Les chauffeurs TICE sont de plus en plus exposés à des agressions
Les chauffeurs TICE sont de plus en plus exposés à des agressions
(S.MN. avec Franziska JÄGER) Lorsque Sven Roob monte dans son bus, il a depuis peu ce sentiment de malaise. Est-ce que ça va rester calme aujourd'hui ? Est-ce que cela reste un commentaire impertinent qu'il peut ignorer ? Ou quelqu'un va-t-il «péter un câble» ? Depuis 14 ans, Roob sillonne les routes du sud du pays pour le TICE (Transport intercommunal de personnes dans le canton d'Esch-sur-Alzette). Jusqu'à présent, il l'a toujours fait avec plaisir. Mais depuis quelques mois, la situation s'est envenimée en raison de la lâche agression d'un chauffeur.
C'était un mardi soir, vers 21 heures, à la gare routière du boulevard Kennedy à Esch, trois jeunes hommes ont eu envie de se battre et ont bloqué la porte du bus. Le chauffeur a tenté de garder la situation sous contrôle et de la régler, demandant poliment mais fermement : «Veuillez quitter le bus». Le chauffeur avait dû quitter sa place au volant pour tenter de ramener le groupe à la raison. Ce qui s'est passé ensuite est surtout connu des clients qui se trouvaient dans le bus à ce moment-là et qui attendaient le départ. Les agresseurs ont poussé le chauffeur du bus à terre et lui ont donné des coups de pied.
Un concentré de violence
A plusieurs reprises. La victime a dû subir ce concentré d'agressivité sur tout son corps. Les passagers qui ont assisté à la scène n'ont pas pu quitter le bus, car seule la porte avant était ouverte. Ils ont crié si fort qu'à un moment donné, les secours sont arrivés de l'extérieur. Les agresseurs ont pris la fuite, le chauffeur de bus a eu le visage tuméfié, ses lunettes cassées et n'a pas pu venir travailler pendant un mois. Les blessures psychologiques sont encore loin d'être guéries.

Informations fournies
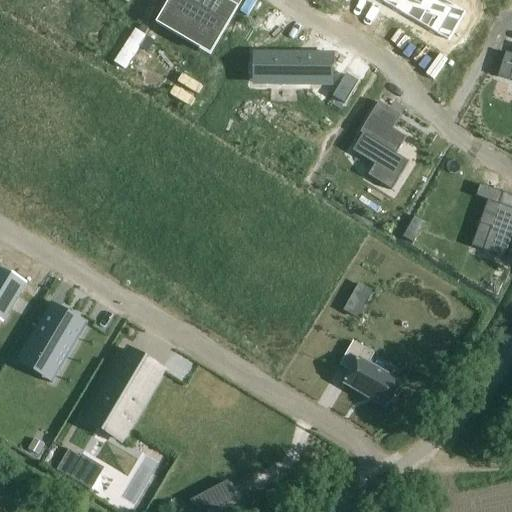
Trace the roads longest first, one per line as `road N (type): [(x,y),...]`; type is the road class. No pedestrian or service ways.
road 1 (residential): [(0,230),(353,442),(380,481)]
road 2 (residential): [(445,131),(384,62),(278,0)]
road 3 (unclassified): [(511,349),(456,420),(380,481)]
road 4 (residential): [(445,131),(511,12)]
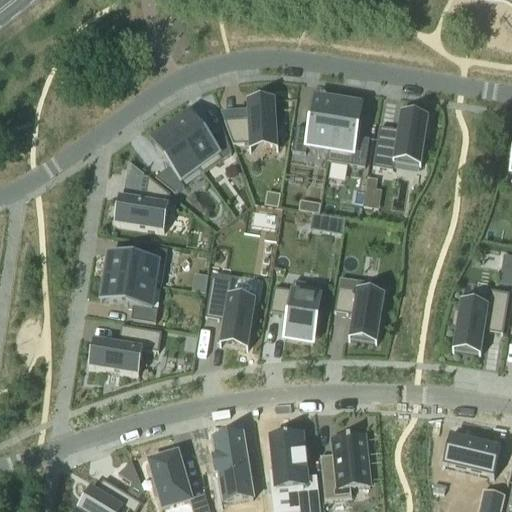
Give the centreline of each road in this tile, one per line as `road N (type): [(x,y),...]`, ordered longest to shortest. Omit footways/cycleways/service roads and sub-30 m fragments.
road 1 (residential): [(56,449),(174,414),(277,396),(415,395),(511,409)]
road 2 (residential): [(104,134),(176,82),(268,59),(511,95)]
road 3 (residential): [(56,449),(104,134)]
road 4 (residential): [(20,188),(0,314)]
--
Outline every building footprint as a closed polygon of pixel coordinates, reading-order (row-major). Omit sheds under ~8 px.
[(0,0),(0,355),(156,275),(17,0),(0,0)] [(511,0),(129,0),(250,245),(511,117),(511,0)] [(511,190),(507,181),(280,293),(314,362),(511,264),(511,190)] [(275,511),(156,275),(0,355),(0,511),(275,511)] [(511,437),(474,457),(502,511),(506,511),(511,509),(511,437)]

Actions demandées
#1 Répondez brièvement, d'après l'article sur les agressions de chauffeurs TICE :
(a) Depuis combien d'années Sven Roob conduit-il des bus pour le TICE ?
(b) Vers quelle heure l'agression à la gare routière du boulevard Kennedy a-t-elle eu lieu ?
(c) Pendant combien de temps le chauffeur agressé n'a-t-il pas pu venir travailler ?
#2 Reprenez l'article sur les agressions de chauffeurs TICE en écrivant sa suite à partir de la dernière phrase.
Ces données proviennent d'une autre source.

Résultats finaux
#1
(a) Depuis 14 ans.
(b) Vers 21 heures, un mardi soir.
(c) Pendant un mois.

#2
Les conditions de travail à Esch sont aussi mauvaises qu'à Luxembourg-Ville.
Théo Schickes, président de la délégation du personnel TICE
«J'ai proposé au chauffeur de se soigner encore plus longtemps, mais entre-temps, il a repris le volant», explique Théo Schickes, président de la délégation du personnel de TICE. Le chauffeur avait répondu qu'il ne fallait pas s'absenter trop longtemps, sinon le retour au volant serait d'autant plus difficile. Lorsqu'il raconte cette histoire dans son bureau du Tramsschapp, Sven Roob doit déglutir. «Entre-temps, les conditions à Esch sont aussi mauvaises qu'à Luxembourg-Ville», déclare Théo Schickes.
Ce dernier est consterné par l'agressivité croissante et s'inquiète pour ses employés, car les agressions contre les chauffeurs de bus se sont multipliées ces derniers temps. Fin février, un nouvel incident s'est produit lorsqu'un chauffeur de bus d'une autre entreprise a été agressé. Roob affirme qu'auparavant, conduire un bus était encore «correct», mais qu'entre-temps, le respect a disparu. C'est surtout sur les lignes de bus 4 en direction de Dudelange, 2 en direction de Differdange et 13 en direction de Rodange que l'on rencontre plus souvent des passagers bruyants. Les chauffeurs de bus sont régulièrement confrontés à de «petits désagréments». La fumée de cigarette dans le bus, par exemple. «Vous n'imaginez pas combien de fois cela arrive», dit Sven Roob.
«Ils roulent leur joint dans le bus et n'attendent pas d'être dehors, par exemple». Roob doit alors allumer son micro. Toujours dans l'espoir que les mots aident.
Traité de «raciste»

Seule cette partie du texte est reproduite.